**EXERCISE REQUIREMENTS**
Rewrite the records below with "Pine forest" replaced by "Spruce forest" and everything else unchanged.

### RECORDS PROVIDED ###

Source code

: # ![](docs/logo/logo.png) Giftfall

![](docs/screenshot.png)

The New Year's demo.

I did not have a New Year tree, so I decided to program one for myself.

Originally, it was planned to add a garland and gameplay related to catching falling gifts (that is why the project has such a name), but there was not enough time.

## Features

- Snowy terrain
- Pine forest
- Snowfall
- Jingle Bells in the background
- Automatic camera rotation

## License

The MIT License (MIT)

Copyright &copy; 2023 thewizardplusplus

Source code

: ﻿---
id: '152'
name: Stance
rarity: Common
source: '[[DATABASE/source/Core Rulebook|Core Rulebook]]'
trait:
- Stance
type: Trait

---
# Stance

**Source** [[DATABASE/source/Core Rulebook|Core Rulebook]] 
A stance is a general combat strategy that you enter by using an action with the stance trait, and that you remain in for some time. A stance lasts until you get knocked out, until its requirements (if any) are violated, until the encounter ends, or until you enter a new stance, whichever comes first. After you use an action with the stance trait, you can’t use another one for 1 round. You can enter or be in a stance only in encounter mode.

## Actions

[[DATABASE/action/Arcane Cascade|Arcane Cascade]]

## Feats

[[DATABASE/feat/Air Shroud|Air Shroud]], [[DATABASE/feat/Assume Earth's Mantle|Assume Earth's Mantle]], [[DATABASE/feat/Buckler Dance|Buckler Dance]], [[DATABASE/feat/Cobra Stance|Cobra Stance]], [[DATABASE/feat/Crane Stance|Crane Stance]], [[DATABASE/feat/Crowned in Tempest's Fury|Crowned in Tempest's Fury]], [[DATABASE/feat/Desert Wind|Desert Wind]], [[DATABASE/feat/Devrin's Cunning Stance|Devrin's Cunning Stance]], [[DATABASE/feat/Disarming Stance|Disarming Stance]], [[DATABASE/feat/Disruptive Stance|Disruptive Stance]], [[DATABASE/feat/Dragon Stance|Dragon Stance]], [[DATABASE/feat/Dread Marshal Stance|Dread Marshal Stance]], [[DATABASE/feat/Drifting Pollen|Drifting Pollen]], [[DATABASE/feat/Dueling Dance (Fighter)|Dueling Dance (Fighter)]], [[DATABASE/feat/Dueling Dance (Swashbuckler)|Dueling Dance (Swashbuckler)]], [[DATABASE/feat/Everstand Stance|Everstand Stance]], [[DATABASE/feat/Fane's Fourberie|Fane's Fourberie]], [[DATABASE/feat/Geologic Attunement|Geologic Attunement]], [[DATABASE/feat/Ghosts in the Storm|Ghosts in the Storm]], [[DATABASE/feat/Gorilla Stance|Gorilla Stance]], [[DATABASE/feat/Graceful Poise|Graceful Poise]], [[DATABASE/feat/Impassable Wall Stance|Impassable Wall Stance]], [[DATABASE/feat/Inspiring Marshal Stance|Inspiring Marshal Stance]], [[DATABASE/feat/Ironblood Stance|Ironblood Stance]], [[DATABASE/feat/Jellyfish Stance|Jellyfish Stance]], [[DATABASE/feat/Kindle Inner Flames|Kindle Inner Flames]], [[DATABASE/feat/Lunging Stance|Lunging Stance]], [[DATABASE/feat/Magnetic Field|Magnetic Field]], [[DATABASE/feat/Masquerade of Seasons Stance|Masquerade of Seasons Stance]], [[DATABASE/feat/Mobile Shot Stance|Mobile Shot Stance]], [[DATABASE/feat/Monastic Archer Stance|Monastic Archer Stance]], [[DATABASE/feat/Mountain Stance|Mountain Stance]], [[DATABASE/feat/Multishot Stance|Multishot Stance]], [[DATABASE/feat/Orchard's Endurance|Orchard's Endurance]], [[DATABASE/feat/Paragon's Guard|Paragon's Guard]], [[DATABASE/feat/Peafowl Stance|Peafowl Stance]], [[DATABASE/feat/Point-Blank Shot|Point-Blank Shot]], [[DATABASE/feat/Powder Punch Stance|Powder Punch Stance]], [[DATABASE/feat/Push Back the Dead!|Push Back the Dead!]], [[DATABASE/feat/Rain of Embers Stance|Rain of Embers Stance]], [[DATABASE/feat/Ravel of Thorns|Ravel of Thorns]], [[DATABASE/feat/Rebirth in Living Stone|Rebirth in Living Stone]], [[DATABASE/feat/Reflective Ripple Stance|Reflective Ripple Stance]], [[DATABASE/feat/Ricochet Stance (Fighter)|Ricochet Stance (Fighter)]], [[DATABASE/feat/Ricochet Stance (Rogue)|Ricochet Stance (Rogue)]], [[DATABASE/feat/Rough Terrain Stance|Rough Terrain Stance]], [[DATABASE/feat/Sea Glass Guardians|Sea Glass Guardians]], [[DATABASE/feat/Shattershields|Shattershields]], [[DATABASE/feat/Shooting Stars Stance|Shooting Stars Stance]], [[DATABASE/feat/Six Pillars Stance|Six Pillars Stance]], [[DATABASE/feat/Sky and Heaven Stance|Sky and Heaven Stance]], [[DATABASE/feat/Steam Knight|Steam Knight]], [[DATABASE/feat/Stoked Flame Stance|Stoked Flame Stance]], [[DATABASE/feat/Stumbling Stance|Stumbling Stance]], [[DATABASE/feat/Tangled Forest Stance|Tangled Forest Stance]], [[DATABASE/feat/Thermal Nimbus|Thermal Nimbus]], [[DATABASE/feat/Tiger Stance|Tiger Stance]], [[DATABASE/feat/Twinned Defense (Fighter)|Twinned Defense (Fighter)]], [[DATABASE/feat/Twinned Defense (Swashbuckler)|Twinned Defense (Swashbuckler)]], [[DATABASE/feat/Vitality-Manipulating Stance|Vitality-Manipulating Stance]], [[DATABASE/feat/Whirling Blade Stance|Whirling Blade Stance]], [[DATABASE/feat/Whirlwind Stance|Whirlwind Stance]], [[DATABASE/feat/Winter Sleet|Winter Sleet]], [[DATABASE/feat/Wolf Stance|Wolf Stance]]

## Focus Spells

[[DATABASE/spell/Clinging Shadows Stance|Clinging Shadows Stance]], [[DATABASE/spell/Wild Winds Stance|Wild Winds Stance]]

###

**SOLVED PROBLEM**
Source code

: # ![](docs/logo/logo.png) Giftfall

![](docs/screenshot.png)

The New Year's demo.

I did not have a New Year tree, so I decided to program one for myself.

Originally, it was planned to add a garland and gameplay related to catching falling gifts (that is why the project has such a name), but there was not enough time.

## Features

- Snowy terrain
- Spruce forest
- Snowfall
- Jingle Bells in the background
- Automatic camera rotation

## License

The MIT License (MIT)

Copyright &copy; 2023 thewizardplusplus

Source code

: ﻿---
id: '152'
name: Stance
rarity: Common
source: '[[DATABASE/source/Core Rulebook|Core Rulebook]]'
trait:
- Stance
type: Trait

---
# Stance

**Source** [[DATABASE/source/Core Rulebook|Core Rulebook]] 
A stance is a general combat strategy that you enter by using an action with the stance trait, and that you remain in for some time. A stance lasts until you get knocked out, until its requirements (if any) are violated, until the encounter ends, or until you enter a new stance, whichever comes first. After you use an action with the stance trait, you can’t use another one for 1 round. You can enter or be in a stance only in encounter mode.

## Actions

[[DATABASE/action/Arcane Cascade|Arcane Cascade]]

## Feats

[[DATABASE/feat/Air Shroud|Air Shroud]], [[DATABASE/feat/Assume Earth's Mantle|Assume Earth's Mantle]], [[DATABASE/feat/Buckler Dance|Buckler Dance]], [[DATABASE/feat/Cobra Stance|Cobra Stance]], [[DATABASE/feat/Crane Stance|Crane Stance]], [[DATABASE/feat/Crowned in Tempest's Fury|Crowned in Tempest's Fury]], [[DATABASE/feat/Desert Wind|Desert Wind]], [[DATABASE/feat/Devrin's Cunning Stance|Devrin's Cunning Stance]], [[DATABASE/feat/Disarming Stance|Disarming Stance]], [[DATABASE/feat/Disruptive Stance|Disruptive Stance]], [[DATABASE/feat/Dragon Stance|Dragon Stance]], [[DATABASE/feat/Dread Marshal Stance|Dread Marshal Stance]], [[DATABASE/feat/Drifting Pollen|Drifting Pollen]], [[DATABASE/feat/Dueling Dance (Fighter)|Dueling Dance (Fighter)]], [[DATABASE/feat/Dueling Dance (Swashbuckler)|Dueling Dance (Swashbuckler)]], [[DATABASE/feat/Everstand Stance|Everstand Stance]], [[DATABASE/feat/Fane's Fourberie|Fane's Fourberie]], [[DATABASE/feat/Geologic Attunement|Geologic Attunement]], [[DATABASE/feat/Ghosts in the Storm|Ghosts in the Storm]], [[DATABASE/feat/Gorilla Stance|Gorilla Stance]], [[DATABASE/feat/Graceful Poise|Graceful Poise]], [[DATABASE/feat/Impassable Wall Stance|Impassable Wall Stance]], [[DATABASE/feat/Inspiring Marshal Stance|Inspiring Marshal Stance]], [[DATABASE/feat/Ironblood Stance|Ironblood Stance]], [[DATABASE/feat/Jellyfish Stance|Jellyfish Stance]], [[DATABASE/feat/Kindle Inner Flames|Kindle Inner Flames]], [[DATABASE/feat/Lunging Stance|Lunging Stance]], [[DATABASE/feat/Magnetic Field|Magnetic Field]], [[DATABASE/feat/Masquerade of Seasons Stance|Masquerade of Seasons Stance]], [[DATABASE/feat/Mobile Shot Stance|Mobile Shot Stance]], [[DATABASE/feat/Monastic Archer Stance|Monastic Archer Stance]], [[DATABASE/feat/Mountain Stance|Mountain Stance]], [[DATABASE/feat/Multishot Stance|Multishot Stance]], [[DATABASE/feat/Orchard's Endurance|Orchard's Endurance]], [[DATABASE/feat/Paragon's Guard|Paragon's Guard]], [[DATABASE/feat/Peafowl Stance|Peafowl Stance]], [[DATABASE/feat/Point-Blank Shot|Point-Blank Shot]], [[DATABASE/feat/Powder Punch Stance|Powder Punch Stance]], [[DATABASE/feat/Push Back the Dead!|Push Back the Dead!]], [[DATABASE/feat/Rain of Embers Stance|Rain of Embers Stance]], [[DATABASE/feat/Ravel of Thorns|Ravel of Thorns]], [[DATABASE/feat/Rebirth in Living Stone|Rebirth in Living Stone]], [[DATABASE/feat/Reflective Ripple Stance|Reflective Ripple Stance]], [[DATABASE/feat/Ricochet Stance (Fighter)|Ricochet Stance (Fighter)]], [[DATABASE/feat/Ricochet Stance (Rogue)|Ricochet Stance (Rogue)]], [[DATABASE/feat/Rough Terrain Stance|Rough Terrain Stance]], [[DATABASE/feat/Sea Glass Guardians|Sea Glass Guardians]], [[DATABASE/feat/Shattershields|Shattershields]], [[DATABASE/feat/Shooting Stars Stance|Shooting Stars Stance]], [[DATABASE/feat/Six Pillars Stance|Six Pillars Stance]], [[DATABASE/feat/Sky and Heaven Stance|Sky and Heaven Stance]], [[DATABASE/feat/Steam Knight|Steam Knight]], [[DATABASE/feat/Stoked Flame Stance|Stoked Flame Stance]], [[DATABASE/feat/Stumbling Stance|Stumbling Stance]], [[DATABASE/feat/Tangled Forest Stance|Tangled Forest Stance]], [[DATABASE/feat/Thermal Nimbus|Thermal Nimbus]], [[DATABASE/feat/Tiger Stance|Tiger Stance]], [[DATABASE/feat/Twinned Defense (Fighter)|Twinned Defense (Fighter)]], [[DATABASE/feat/Twinned Defense (Swashbuckler)|Twinned Defense (Swashbuckler)]], [[DATABASE/feat/Vitality-Manipulating Stance|Vitality-Manipulating Stance]], [[DATABASE/feat/Whirling Blade Stance|Whirling Blade Stance]], [[DATABASE/feat/Whirlwind Stance|Whirlwind Stance]], [[DATABASE/feat/Winter Sleet|Winter Sleet]], [[DATABASE/feat/Wolf Stance|Wolf Stance]]

## Focus Spells

[[DATABASE/spell/Clinging Shadows Stance|Clinging Shadows Stance]], [[DATABASE/spell/Wild Winds Stance|Wild Winds Stance]]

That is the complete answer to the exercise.